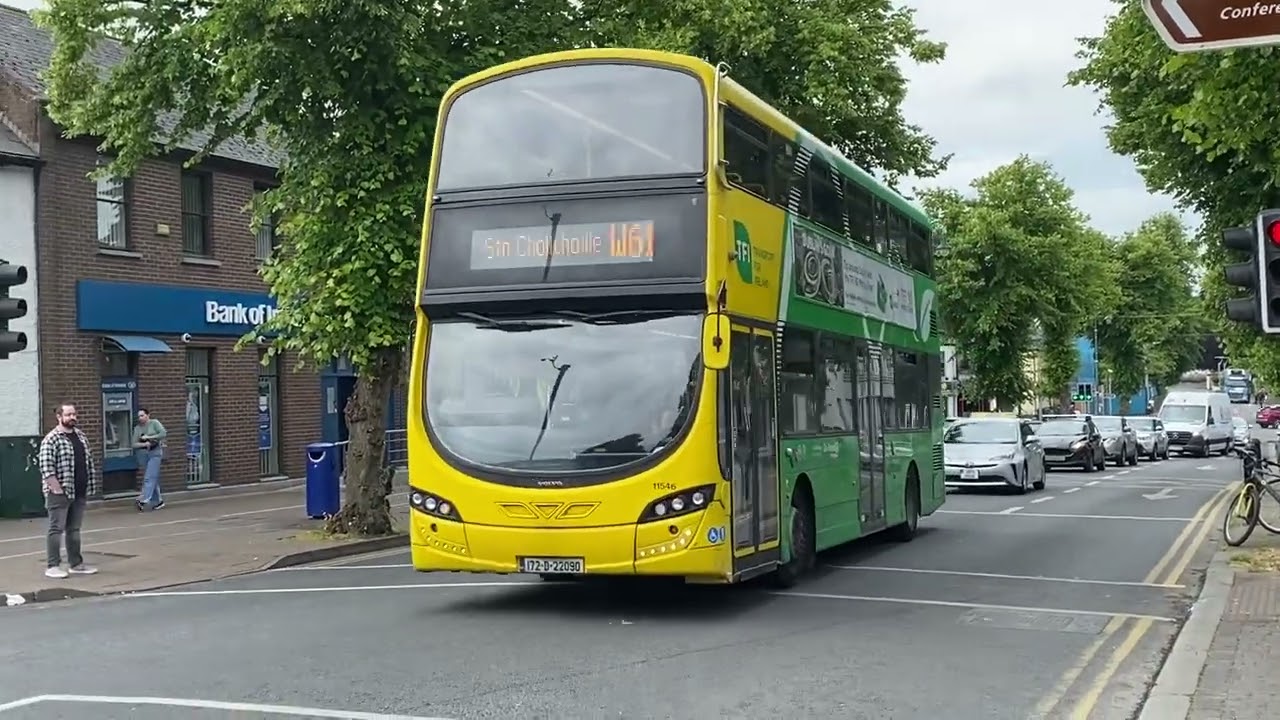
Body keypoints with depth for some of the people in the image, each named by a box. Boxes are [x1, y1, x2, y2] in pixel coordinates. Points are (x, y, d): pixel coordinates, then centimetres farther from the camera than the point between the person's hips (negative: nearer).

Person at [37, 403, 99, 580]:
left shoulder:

• Requirement
Gather every line above that contains the word "each". Case counts, so match capitals and lowercase letters precisely.

• Task solution
Body keypoints with depth for some of the people in the image, each named by a box. Boxes are [x1, y1, x2, y2] in pixel coordinates. Points are (x, y, d): pixel coordinates, then centimetres farther from the camera than the point between the person's hips (negative: nearer).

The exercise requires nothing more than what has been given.